鶺鴒 (17/23)
16
「…セキレイ、計画」
「そうです、健人たんは鶺鴒計画の一端を担ってたんですよ」
「…セキレイ計画って?」
「そんなもんNo.04に聞いたらいいですよ。懲罰部隊なんだし」
「…松、鴉羽と知り合いなんだ」
ふうん。と黒いものを感じさせる名前。
別にに名前にそのつもりは無かったが、松は「ヤバいです、はめられました!」と一瞬にして顔色を悪くした。
名前にしてみたら松はただの天才ハッカー。
社内から堂々とそれに関して調べたくなかった名前は松の力を借りようとして出雲荘に来ただけだ。
「で、鴉羽とどういう関係?」
「か、カラスバって誰ですぅぅ?」
「今No.04っていったよ、ね?」
「えええ?松わかんな「松」…はうああああぁ」
「そのくらいにしてあげてくださいな、名字さん。いえ、名前さん」
名前に怯える松を助けるかのように現れた美哉。
それが松の助けになるかは、わからないが。
「大家さん…」
「もう店子ではないんだし、美哉でいいわ。私も名前さんて呼ばせてもらいますから」
「美哉たん、松悪くないですから、悪くないですからぁぁぁ!!」
溜め息をついた美哉は松の部屋から客間へ名前を通した。
そこには先ほどいたはずの数人は居らず、テーブルと座布団。
落ち着いた表情で美哉は「ここでお話しましょうね」と名前を座らせた。
「健人さんのこと、聞きたいの?」
「はい」
「…覚えて、ない?あんなに仲が良かったのに」
「……実は、最近まで忘れてました。ただ、この前夢を見たんです」
「夢?」
入院していたことは伏せて、内容を説明した。
自分が誰かを探していたこと、その人物がいなくて泣いているのを親戚の浅間健人にあやされたこと。

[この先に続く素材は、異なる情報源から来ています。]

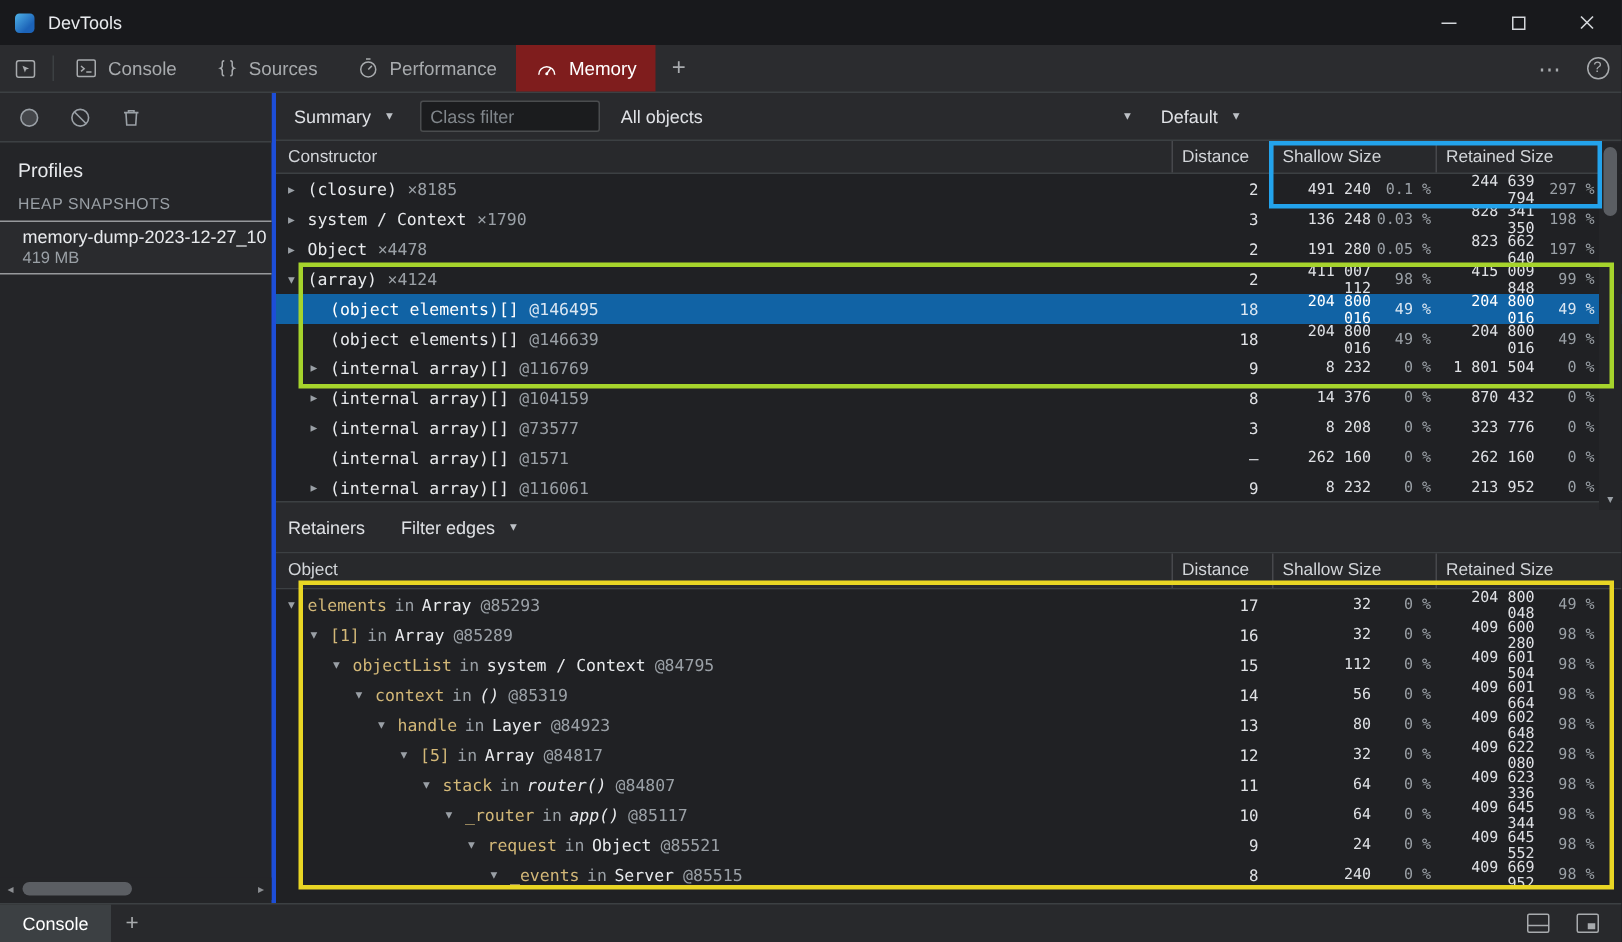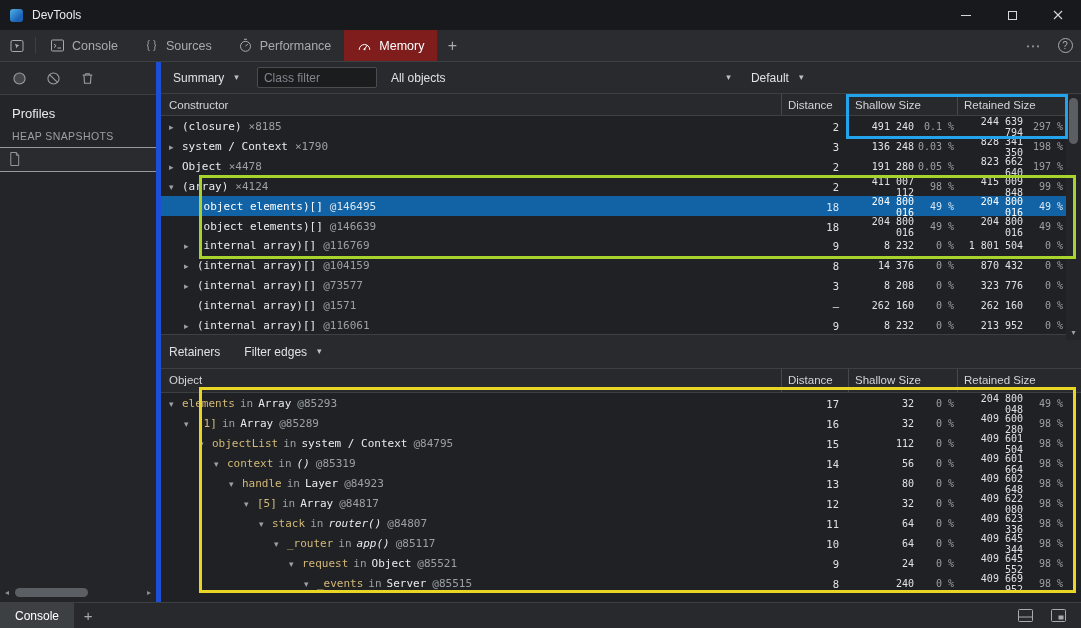"Profiles" .sidebar { border-right: 5px solid #1d4ed8 -> 3px solid #1d4ed8; width: 161px -> 184px }
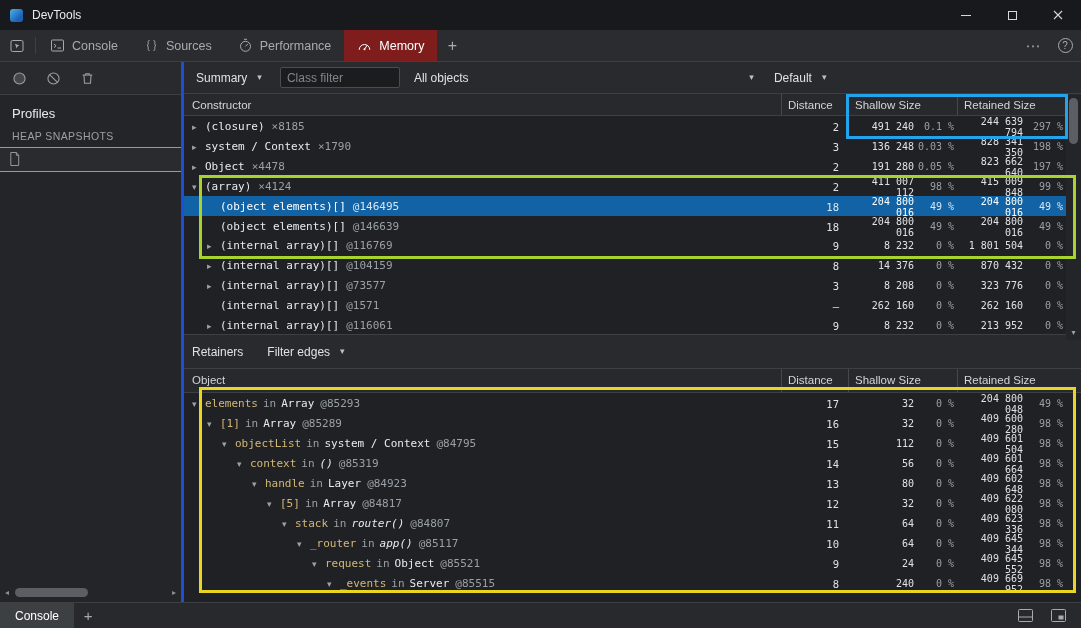"memory-dump-2023-12-27_10" div { html: none -> <div> <div>memory-dump-2023-12-27_10</div> <div>419 MB</div> </div> }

そして会社の人に「浅間健人」が何かを知っているかを聞かれたこと。
「そう…」
「夢を見るまで忘れてました。あんなに大好きだったお兄さんなのに…」
「………」
「でも、夢を見て思い出した…のかもしれないですが、もっと好きだった人がいた気がしてならないんです」
「ねえ、名前さん。あなたは…」
知る権利がありますから、教えますよ。
浅間美哉は真剣な声色で聞いてきた。